'13 Reasons Why' Netflix Show Responds To Criticism
Netflix has been receiving some serious backlash for the kind of content portrayed in their hit series, "13 Reasons Why."
For those of you at home who might not be hip to the popular show, "13 Reasons" follows the story of high school teenagers after the suicide of one of their classmates named Hannah Baker. Hannah leaves behind a series of audio cassettes explaining her death, and the 13 reasons why she did it.
Drama ensues. You get where this is going.
Sure, while this kind of content can be attention grabbing and the series is ultimately dubbed a "thriller," there is that whole piece about glamorizing suicide and making it seem kind of mysterious and cool which it is... well... not.
In fact, it's incredibly serious.
There has been public outcry and concern that impressionable young people -- who may have these kinds of negative thoughts -- could be seriously triggered by the content and images portrayed.
The worry has stretched from outspoken celebrities like Shannon Purser of "Stranger Things," who said she doesn't want teenagers to "unwittingly watch something that could affect you in a negative way emotionally" to The National Association of School Psychologists.

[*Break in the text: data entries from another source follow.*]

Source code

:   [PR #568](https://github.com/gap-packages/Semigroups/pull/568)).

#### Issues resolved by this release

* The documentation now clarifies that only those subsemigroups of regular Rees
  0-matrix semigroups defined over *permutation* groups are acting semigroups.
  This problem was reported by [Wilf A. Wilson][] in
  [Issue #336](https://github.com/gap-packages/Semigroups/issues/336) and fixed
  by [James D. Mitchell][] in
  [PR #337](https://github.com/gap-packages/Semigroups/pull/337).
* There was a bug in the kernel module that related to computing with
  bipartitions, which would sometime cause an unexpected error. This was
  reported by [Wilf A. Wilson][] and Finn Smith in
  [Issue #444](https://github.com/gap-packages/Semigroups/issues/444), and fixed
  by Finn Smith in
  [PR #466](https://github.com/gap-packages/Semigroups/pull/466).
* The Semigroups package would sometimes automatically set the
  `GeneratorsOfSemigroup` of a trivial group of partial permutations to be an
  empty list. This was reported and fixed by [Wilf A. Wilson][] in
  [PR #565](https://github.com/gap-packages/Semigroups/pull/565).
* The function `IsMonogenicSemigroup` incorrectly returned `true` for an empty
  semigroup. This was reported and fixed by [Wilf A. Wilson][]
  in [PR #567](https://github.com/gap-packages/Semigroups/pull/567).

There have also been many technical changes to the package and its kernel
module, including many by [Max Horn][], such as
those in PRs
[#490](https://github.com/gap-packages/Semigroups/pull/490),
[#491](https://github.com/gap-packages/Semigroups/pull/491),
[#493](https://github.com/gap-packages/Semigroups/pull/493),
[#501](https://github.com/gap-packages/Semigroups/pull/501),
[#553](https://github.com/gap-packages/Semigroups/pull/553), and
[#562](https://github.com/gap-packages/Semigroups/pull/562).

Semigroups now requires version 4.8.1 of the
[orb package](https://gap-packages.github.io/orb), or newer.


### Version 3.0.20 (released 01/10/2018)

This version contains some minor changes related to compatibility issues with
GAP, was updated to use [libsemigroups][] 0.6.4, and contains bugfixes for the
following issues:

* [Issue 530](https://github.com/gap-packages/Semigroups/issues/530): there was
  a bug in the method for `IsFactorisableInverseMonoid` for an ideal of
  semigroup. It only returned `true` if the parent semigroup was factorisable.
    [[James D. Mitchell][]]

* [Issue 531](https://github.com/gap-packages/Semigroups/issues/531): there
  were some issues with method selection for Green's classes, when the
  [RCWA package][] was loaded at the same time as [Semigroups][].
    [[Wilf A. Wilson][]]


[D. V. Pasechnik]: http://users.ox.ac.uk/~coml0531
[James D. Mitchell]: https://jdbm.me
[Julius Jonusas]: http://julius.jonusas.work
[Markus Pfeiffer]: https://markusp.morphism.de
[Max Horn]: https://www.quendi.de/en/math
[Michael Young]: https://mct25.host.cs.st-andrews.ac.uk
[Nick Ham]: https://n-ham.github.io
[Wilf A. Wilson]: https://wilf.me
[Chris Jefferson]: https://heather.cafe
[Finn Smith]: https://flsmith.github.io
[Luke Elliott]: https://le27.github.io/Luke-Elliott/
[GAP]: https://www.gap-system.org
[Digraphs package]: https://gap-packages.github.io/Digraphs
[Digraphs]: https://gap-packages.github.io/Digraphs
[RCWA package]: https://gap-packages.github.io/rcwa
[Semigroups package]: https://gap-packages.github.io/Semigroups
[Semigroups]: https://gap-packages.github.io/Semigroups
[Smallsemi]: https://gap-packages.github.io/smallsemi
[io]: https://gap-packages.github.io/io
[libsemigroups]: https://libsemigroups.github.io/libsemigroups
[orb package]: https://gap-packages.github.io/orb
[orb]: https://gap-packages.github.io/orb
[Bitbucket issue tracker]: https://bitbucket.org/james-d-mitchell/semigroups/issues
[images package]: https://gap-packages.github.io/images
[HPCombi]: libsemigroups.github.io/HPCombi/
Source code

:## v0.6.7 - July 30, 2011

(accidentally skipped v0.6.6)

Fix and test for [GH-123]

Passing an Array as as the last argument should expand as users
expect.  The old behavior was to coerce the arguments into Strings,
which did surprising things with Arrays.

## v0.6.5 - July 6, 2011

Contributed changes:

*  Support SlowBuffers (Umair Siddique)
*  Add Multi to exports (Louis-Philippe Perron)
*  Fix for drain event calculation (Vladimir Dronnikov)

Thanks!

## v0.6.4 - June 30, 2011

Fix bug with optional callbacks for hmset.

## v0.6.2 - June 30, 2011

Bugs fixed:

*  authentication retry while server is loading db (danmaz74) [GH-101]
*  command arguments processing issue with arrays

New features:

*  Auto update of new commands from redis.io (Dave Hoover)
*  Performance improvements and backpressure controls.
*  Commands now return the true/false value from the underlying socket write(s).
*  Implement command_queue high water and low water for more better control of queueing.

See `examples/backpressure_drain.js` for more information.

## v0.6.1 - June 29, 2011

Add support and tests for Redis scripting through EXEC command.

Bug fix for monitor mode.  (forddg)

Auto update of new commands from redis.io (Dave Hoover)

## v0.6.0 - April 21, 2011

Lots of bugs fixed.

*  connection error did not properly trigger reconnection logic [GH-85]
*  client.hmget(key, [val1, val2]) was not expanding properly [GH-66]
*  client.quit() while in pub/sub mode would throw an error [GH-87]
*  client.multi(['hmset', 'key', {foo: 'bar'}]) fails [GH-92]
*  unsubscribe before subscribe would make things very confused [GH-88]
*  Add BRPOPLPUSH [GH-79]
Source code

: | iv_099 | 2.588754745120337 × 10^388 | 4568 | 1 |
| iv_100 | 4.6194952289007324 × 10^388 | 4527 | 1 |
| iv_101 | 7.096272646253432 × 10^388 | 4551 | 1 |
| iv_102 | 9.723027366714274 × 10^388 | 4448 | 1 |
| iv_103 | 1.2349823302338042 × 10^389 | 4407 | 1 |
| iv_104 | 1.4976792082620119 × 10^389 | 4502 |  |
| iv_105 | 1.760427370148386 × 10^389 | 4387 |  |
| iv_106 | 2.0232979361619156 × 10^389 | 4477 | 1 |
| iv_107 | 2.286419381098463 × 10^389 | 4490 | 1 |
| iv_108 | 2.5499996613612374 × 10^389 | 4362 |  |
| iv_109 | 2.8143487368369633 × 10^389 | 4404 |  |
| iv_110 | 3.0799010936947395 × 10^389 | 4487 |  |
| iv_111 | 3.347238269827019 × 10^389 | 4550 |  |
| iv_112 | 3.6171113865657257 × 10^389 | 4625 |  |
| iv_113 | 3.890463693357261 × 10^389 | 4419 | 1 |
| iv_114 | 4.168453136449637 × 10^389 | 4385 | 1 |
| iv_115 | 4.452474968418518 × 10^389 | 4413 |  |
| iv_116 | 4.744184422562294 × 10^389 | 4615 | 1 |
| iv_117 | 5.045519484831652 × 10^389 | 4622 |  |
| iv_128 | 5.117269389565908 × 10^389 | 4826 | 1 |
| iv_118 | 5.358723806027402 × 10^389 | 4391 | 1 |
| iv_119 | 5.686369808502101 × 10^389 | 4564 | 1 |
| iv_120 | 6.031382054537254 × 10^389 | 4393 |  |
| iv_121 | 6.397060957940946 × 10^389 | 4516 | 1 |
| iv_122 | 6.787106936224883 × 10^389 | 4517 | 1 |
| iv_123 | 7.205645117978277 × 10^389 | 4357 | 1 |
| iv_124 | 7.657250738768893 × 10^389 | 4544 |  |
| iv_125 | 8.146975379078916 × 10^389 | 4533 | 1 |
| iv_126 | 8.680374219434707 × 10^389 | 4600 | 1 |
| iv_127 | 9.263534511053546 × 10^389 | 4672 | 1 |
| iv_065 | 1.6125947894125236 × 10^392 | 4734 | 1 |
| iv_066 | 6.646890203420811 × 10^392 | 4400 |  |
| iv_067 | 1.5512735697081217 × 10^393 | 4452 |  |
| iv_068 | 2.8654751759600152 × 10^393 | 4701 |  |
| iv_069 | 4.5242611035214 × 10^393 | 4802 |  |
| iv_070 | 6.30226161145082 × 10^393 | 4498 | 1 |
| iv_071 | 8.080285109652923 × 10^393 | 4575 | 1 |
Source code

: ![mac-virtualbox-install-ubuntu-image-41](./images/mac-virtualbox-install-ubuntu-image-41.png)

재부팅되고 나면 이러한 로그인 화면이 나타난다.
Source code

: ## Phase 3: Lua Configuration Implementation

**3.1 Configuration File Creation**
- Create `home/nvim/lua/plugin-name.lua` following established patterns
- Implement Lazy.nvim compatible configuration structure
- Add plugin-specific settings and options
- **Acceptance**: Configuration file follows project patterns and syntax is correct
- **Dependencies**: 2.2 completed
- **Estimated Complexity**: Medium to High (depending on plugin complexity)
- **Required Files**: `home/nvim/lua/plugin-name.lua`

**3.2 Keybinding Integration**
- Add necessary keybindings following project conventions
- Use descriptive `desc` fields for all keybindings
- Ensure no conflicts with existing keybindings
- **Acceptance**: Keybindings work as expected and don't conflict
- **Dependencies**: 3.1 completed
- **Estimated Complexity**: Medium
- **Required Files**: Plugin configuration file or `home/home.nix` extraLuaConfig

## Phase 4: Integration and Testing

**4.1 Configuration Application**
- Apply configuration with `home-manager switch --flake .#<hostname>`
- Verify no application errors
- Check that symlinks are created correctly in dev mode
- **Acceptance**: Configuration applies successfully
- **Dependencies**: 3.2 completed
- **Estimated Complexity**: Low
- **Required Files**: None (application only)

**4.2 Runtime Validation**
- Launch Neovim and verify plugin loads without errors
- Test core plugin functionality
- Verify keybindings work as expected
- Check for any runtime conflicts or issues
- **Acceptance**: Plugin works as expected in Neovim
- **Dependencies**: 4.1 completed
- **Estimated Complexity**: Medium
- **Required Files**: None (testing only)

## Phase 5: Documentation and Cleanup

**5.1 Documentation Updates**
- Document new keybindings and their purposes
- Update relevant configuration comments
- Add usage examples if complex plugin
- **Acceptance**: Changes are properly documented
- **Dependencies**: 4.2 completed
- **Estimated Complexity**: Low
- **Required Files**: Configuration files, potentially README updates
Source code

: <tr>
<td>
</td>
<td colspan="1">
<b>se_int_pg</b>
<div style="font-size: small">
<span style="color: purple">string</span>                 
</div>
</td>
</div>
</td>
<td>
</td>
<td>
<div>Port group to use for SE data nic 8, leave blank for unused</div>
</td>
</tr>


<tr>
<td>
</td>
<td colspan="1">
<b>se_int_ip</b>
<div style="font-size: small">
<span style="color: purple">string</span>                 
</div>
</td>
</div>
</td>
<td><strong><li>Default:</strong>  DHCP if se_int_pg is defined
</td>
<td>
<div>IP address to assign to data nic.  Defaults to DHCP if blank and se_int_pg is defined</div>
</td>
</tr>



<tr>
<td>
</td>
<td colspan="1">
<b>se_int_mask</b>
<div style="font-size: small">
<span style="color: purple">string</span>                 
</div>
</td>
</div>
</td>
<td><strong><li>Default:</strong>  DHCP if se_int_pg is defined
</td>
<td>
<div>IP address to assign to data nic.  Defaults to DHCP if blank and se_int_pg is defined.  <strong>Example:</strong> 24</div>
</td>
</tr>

Additionally, The National Association of Schools Psychologists released the following statement:
Its powerful storytelling may lead impressionable viewers to romanticize the choices made by the characters and/or develop revenge fantasies. They may easily identify with the experiences portrayed and recognize both the intentional and unintentional effects on the central character.
So, what did Netflix do?
Responding to the feedback, Netflix aded new trigger warnings before each episode, plus the specific warnings that were already included on specific episodes.
The Hollywood Reporter ran the following statement from Netflix:
While many of our members find the show to be a valuable driver for starting important conversation with their families, we have also heard concern from those who feel the series should carry additional advisories. Currently the episodes that carry graphic content are identified as such and the series overall carries a TV-MA rating. Moving forward, we will add an additional viewer warning card before the episode as an extra precaution for those about to start the series.
In the meantime, viewer content discretion is advised, and if you or someone you know is in trouble or having suicidal thoughts, call 911 or the National Suicide Prevention Hotline at 1-800-273-8255.